VW rented the facility in Pontiac, Mich., in January to store vehicles repurchased from consumers under a settlement over diesel emissions violations. About 8,700 vehicles were parked at the abandoned former home of the Detroit Lions NFL franchise, the Detroit Free Press reported.
Several stolen vehicles have been spotted in Kentucky and Indiana.
Thirty-two were brought to Manheim Auto Auction in Clarksville, Ind., by Last Stop Auto of Radcliff, Ky.
"They were given fake Michigan titles," Indiana State Police Sgt. Jerry Goodin told WDRB, a radio station in Louisville, Ky. "They were brought to southern Indiana and Kentucky. ... We know at least 60 of them were missing.
"Volkswagen was keeping track of all these vehicles they were purchasing back or buying back," Goodin said. "When these [vehicle identification numbers] starting showing up again in their system, that's when the red flags started flying up."

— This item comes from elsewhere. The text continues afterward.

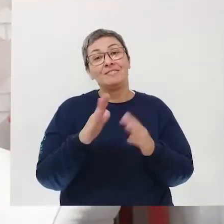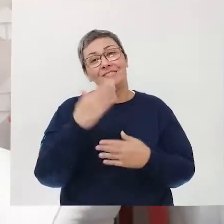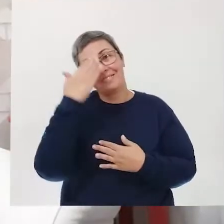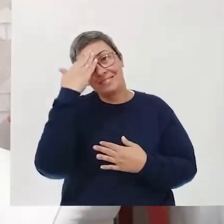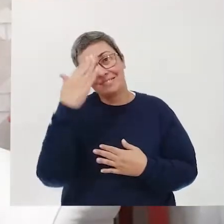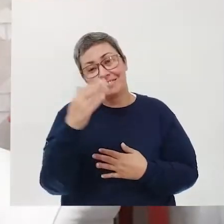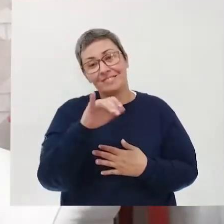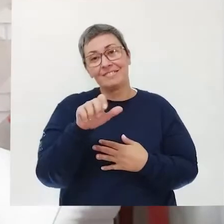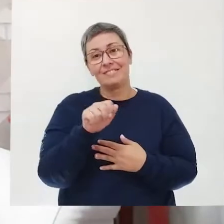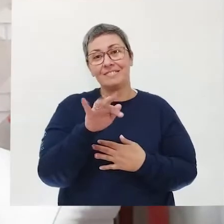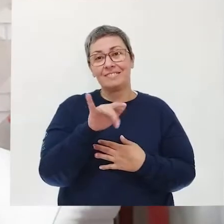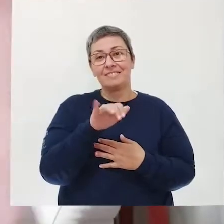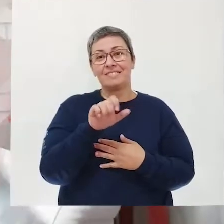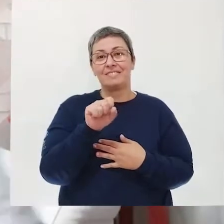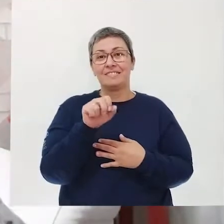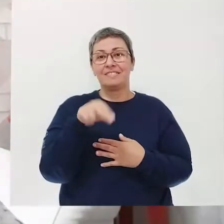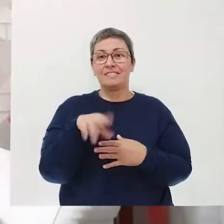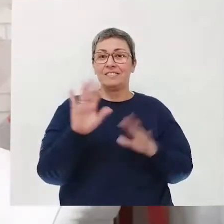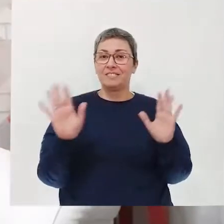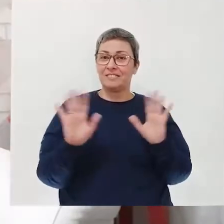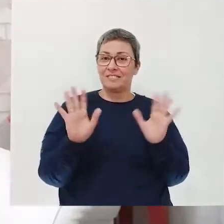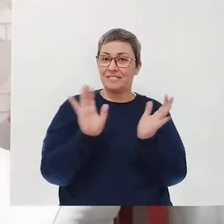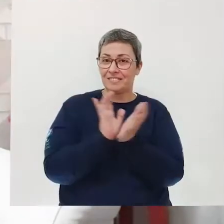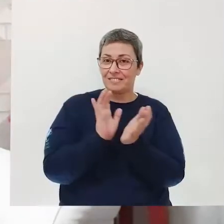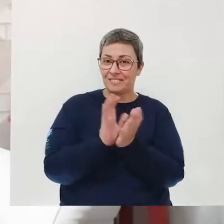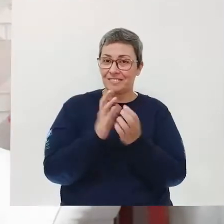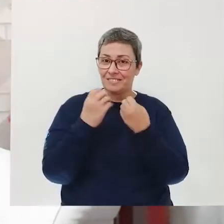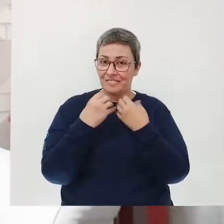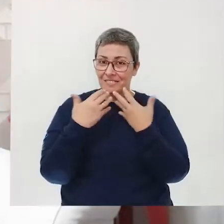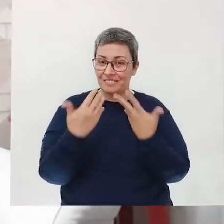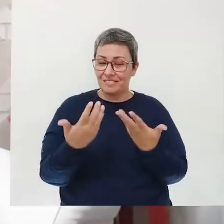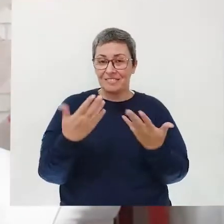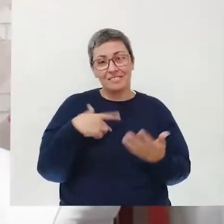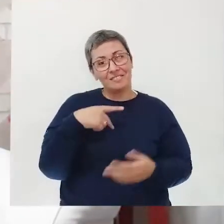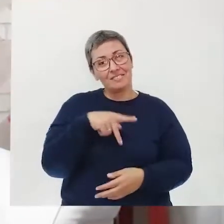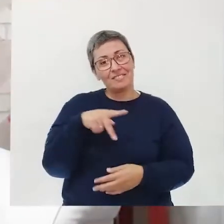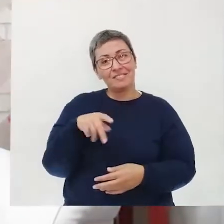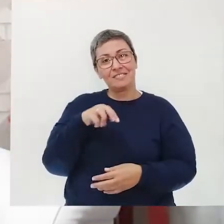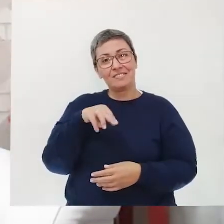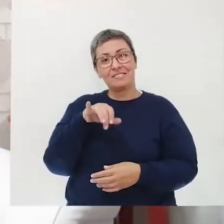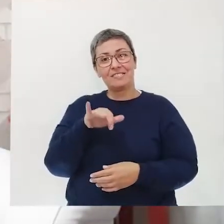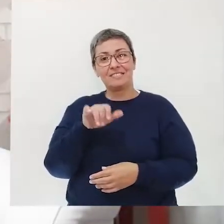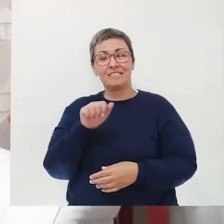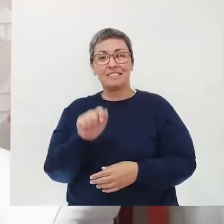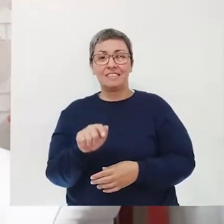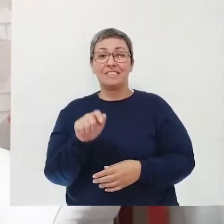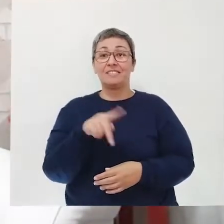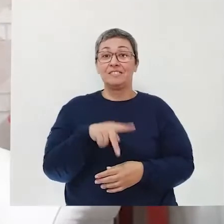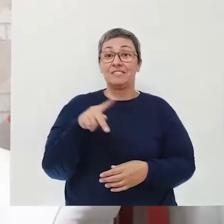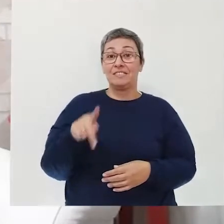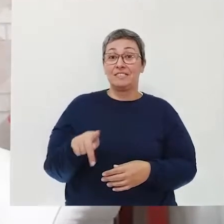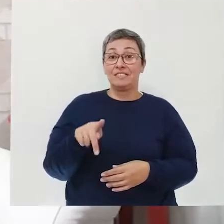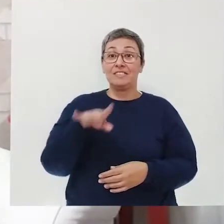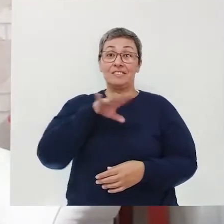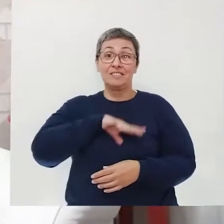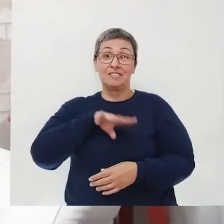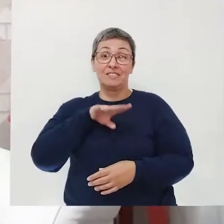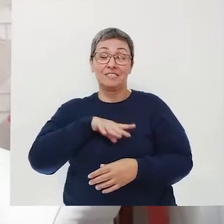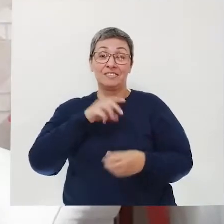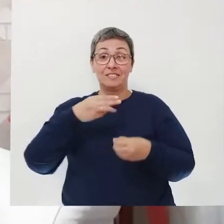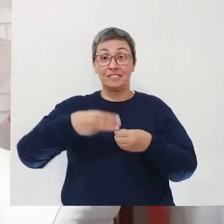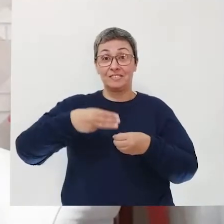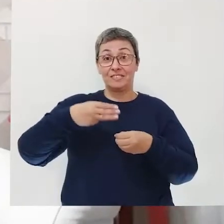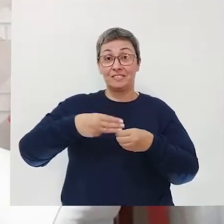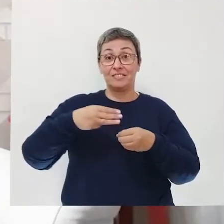Obrigada, Jefferson. Olá, pessoal, tudo bem com vocês? Aqui é a professora Miriam, professora de língua portuguesa da Rede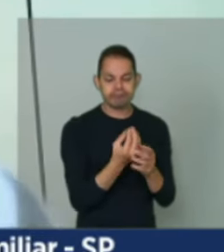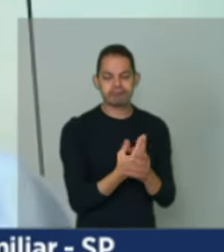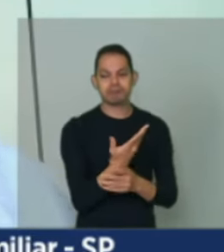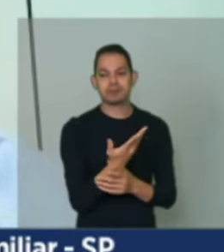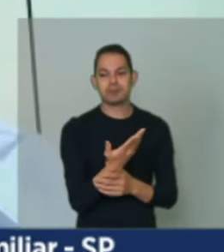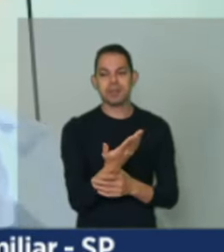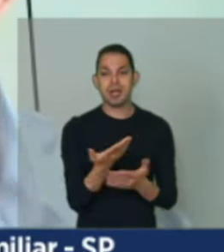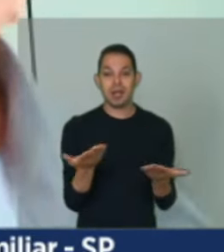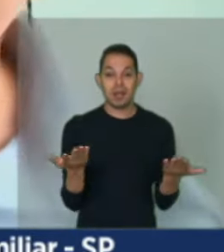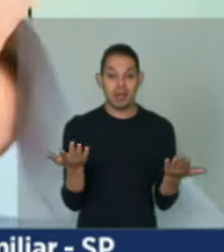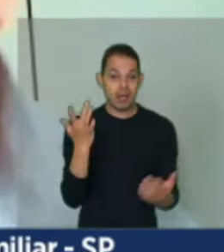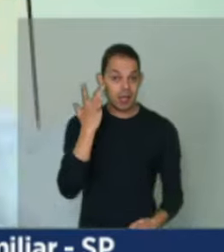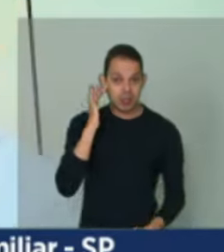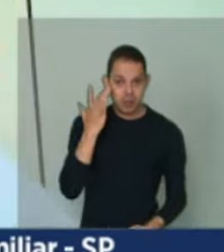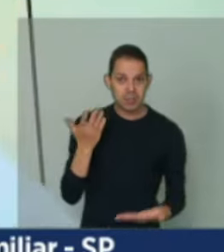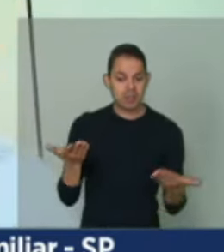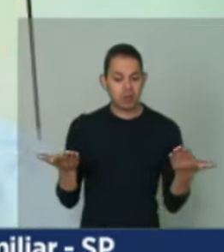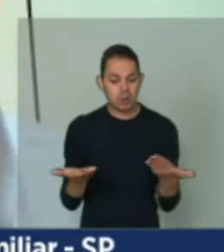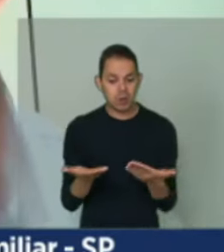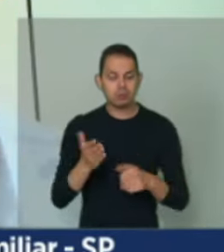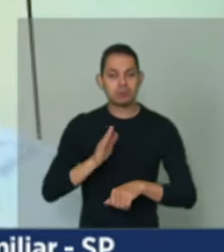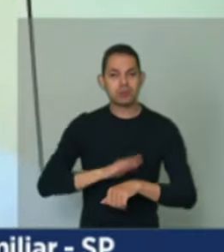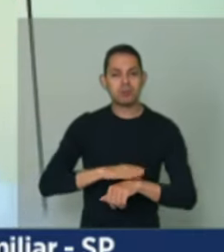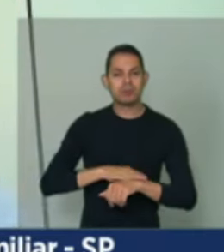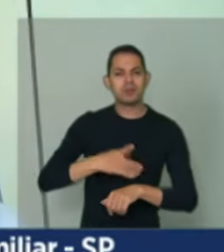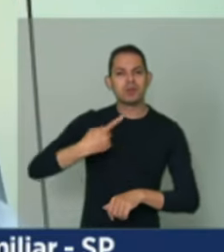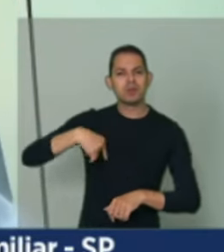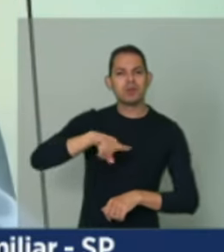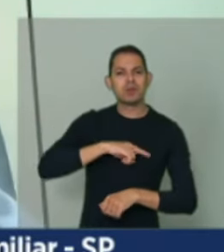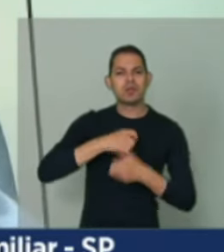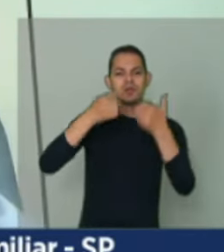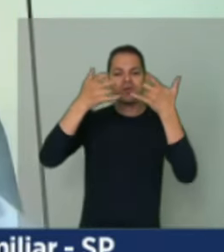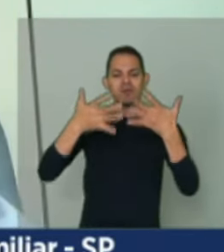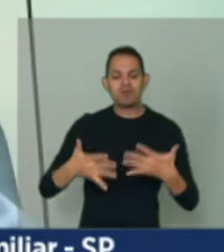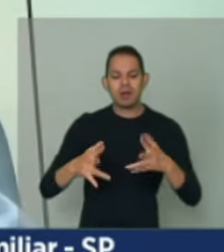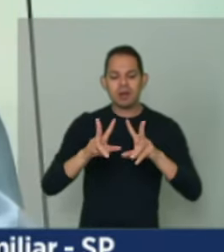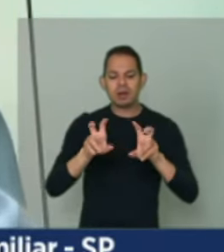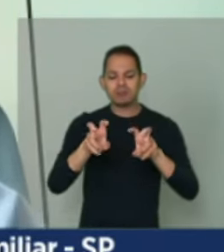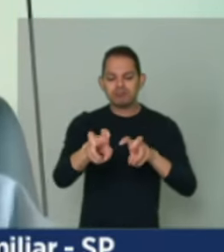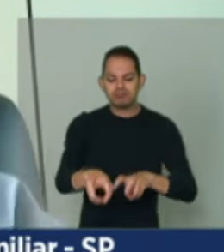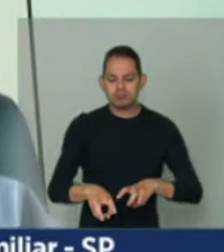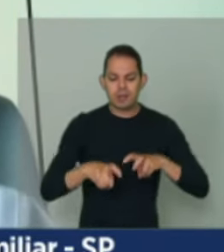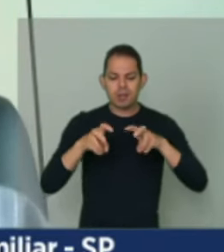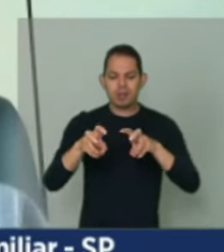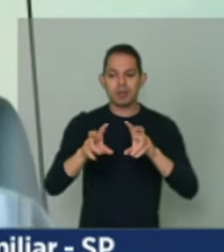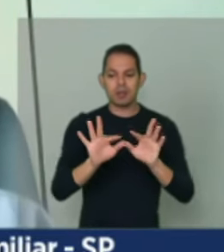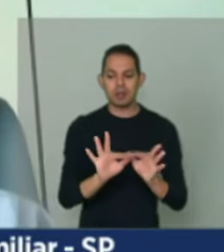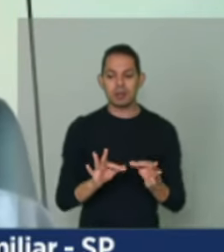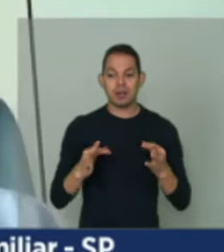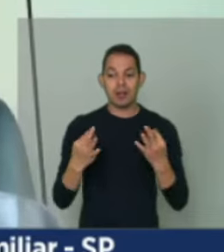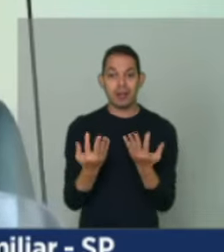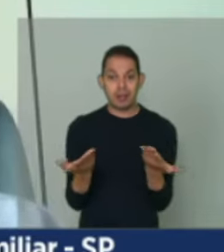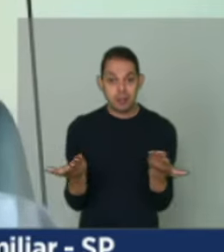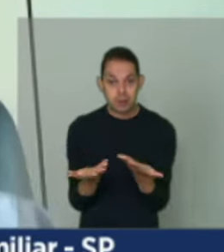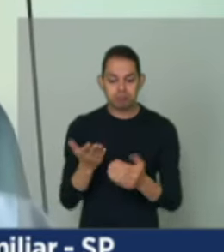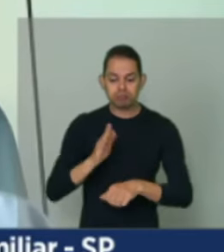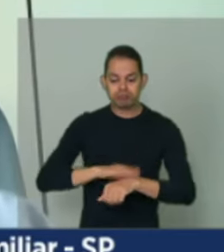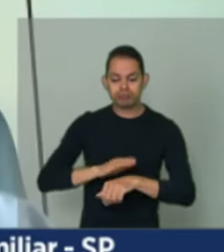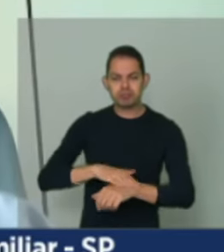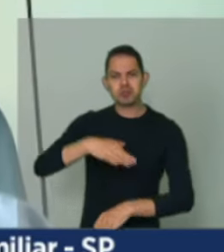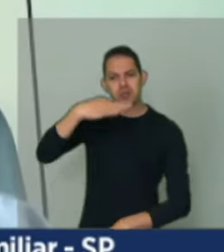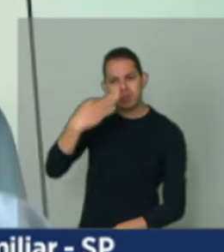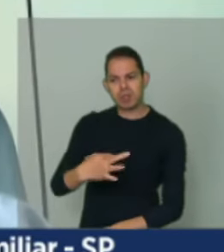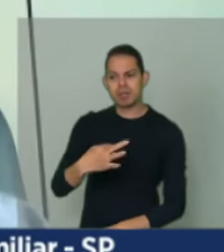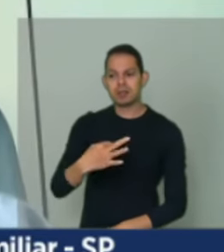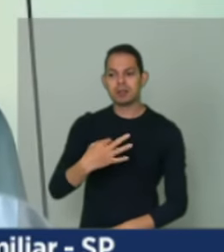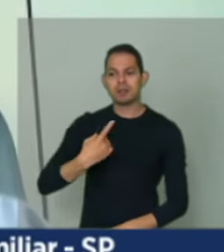é um momento, quando a gente fala em agricultora familiar, esse é um momento certo que a gente traz para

Legal representatives of Last Stop Auto said the business purchased the recalled Audis and Volkswagens for $11,000 from a supplier out of Michigan and sold them, not knowing they were stolen, at auction for about $18,000, WDRB reported.
Attempts to contact Last Stop Auto were unsuccessful.
As of Monday, Indiana State Police said, 12 of the stolen cars were still on the auction lot in Clarksville.
"On the rare occasion that a stolen car is involved, we rely on our local law enforcement partners to investigate the crime and determine the rightful owner of a vehicle where necessary," a Manheim spokeswoman said in an email. "As a member of the National Auto Auction Association, Manheim supports their National Arbitration Policy Guidelines that includes a limited title guarantee that protects our buyers in instances where a vehicle is stolen or has certain other title issues."
Nine of the missing vehicles -- six Volkswagen Passats and three utility vehicles -- were reportedly seized in Hardin County, Ky., near Louisville.
VW declined to comment on the investigation.